Gentoo Bug Nummer 145322 (Missing glibc) ist es nicht.

Gentoo Bug Nummer 212715 verstehe ich nicht, media-gfx/fontforge-20080203 wird benötigt, diese scheint nicht mehr im Portage zu sein und die aktuellste Version habe ich aufgespielt.

revdep-rebuild ist schon ausgeführt, keine Ergebnisse.

Was kann es sonnst noch sein?

Nachtrag: 

LDFLAGS="" emerge -v fontforge wine

hat auch nichts gebracht wie hier beschrieben.Last edited by Gladdle on Sat Mar 13, 2010 2:22 pm; edited 1 time in total

----------

## franzf

Trag mal "threads" in die USE-Flags zu wine ein.

----------

## Gladdle

Hat funktioniert, vielen Dank! Aktuellste Version ist nun emerged, auch wenn der Fehler mit den missing glyph weiterhin auftritt!

----------

## franzf

Gut...

Das scheint dann ein Fehler direkt in Wine zu sein, dass dieser Part im Code threads verwendet ohne auf eine evtl. vom Buildsystem gesetzte Definition zu prüfen. Vllt. mal im wine-Bugtracker melden.
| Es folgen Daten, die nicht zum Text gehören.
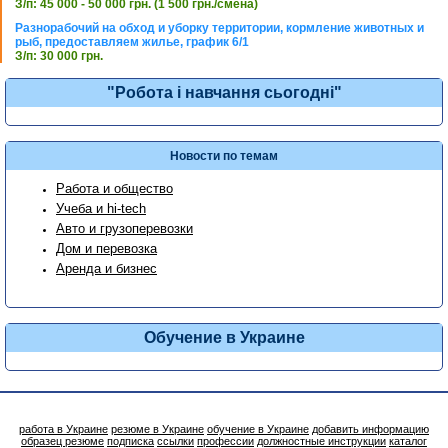
З/п: 45 000 - 50 000 грн. (1 500 грн./смена)
Разнорабочий на обход и уборку территории, кормление животных и
рыб, предоставляем жилье, график 6/1
З/п: 30 000 грн.
"Робота і навчання сьогодні"
Новости по темам
Работа и общество
Учеба и hi-tech
Авто и грузоперевозки
Дом и перевозка
Аренда и бизнес
Обучение в Украине
работа в Украине
резюме в Украине
обучение в Украине
добавить информацию
образец резюме
подписка
ссылки
профессии
должностные инструкции
каталог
Aber hauptsache es funktioniert jetzt  :Smile: 

----------

## franzf

Es gibt da tatsächlich schon nen gentoo bugreport  :Wink: 

https://bugs.gentoo.org/show_bug.cgi?id=286560

Problem besteht auch mit vanilla-wine. Winedevs weigern sich den Fehler zu fixen, ebenso wollen sie die threads-Option nicht entfernen.

Leider ist der report geschlossen und keiner hat die letzte Frage beantwortet...

----------

## Gladdle

Und warum disablen die Gentoo Portage Admins nicht das Use Flag für das packet app-emulation/wine? Dann kann keiner mehr das Ding falsch installieren oder irre ich mich da? Oder wenigstens eine Message beim Fehler output.

----------